[Work item] Only one span of the listing below is wanted: the lines from the one with "Hubungi mitra Bitrix24 lokal" through the one with "28 Mar 2023", reproduced exactly, both ends kept.

Data for review below:

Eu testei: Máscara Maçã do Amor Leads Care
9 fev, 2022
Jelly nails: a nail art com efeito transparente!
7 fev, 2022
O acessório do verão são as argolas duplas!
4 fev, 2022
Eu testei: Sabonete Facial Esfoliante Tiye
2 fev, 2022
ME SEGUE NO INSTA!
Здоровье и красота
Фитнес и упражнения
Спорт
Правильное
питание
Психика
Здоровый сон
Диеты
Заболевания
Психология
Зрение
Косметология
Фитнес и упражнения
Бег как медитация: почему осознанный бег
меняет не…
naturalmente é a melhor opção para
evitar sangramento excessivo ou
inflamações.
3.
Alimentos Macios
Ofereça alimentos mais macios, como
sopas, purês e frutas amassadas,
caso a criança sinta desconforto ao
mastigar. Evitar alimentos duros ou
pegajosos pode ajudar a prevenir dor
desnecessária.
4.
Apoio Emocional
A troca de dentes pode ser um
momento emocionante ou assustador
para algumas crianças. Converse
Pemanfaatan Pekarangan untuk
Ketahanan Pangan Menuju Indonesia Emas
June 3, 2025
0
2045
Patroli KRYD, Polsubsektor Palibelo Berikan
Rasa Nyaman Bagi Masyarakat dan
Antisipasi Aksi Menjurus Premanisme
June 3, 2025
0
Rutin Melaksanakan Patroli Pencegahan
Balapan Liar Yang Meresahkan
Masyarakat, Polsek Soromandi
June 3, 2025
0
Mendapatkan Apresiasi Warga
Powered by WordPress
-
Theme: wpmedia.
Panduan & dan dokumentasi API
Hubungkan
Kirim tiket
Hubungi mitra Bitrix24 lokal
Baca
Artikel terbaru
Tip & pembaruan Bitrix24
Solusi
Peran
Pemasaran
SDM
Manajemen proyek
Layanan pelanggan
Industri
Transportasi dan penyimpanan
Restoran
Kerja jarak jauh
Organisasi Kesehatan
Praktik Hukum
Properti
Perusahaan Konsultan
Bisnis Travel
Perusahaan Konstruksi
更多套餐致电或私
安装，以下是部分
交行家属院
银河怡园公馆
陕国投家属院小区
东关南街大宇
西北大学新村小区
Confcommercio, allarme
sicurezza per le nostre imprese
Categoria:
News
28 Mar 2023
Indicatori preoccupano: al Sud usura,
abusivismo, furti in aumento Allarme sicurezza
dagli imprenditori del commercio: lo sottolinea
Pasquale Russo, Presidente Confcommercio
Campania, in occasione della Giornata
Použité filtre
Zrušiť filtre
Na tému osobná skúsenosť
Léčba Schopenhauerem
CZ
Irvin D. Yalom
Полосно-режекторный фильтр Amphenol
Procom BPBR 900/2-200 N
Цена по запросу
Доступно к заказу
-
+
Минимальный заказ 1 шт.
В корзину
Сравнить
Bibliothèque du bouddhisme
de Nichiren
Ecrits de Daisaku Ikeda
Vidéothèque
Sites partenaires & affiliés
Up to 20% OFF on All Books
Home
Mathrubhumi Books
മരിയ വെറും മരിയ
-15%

End of Data for review.

[Task solution]
Hubungi mitra Bitrix24 lokal
Baca
Artikel terbaru
Tip & pembaruan Bitrix24
Solusi
Peran
Pemasaran
SDM
Manajemen proyek
Layanan pelanggan
Industri
Transportasi dan penyimpanan
Restoran
Kerja jarak jauh
Organisasi Kesehatan
Praktik Hukum
Properti
Perusahaan Konsultan
Bisnis Travel
Perusahaan Konstruksi
更多套餐致电或私
安装，以下是部分
交行家属院
银河怡园公馆
陕国投家属院小区
东关南街大宇
西北大学新村小区
Confcommercio, allarme
sicurezza per le nostre imprese
Categoria:
News
28 Mar 2023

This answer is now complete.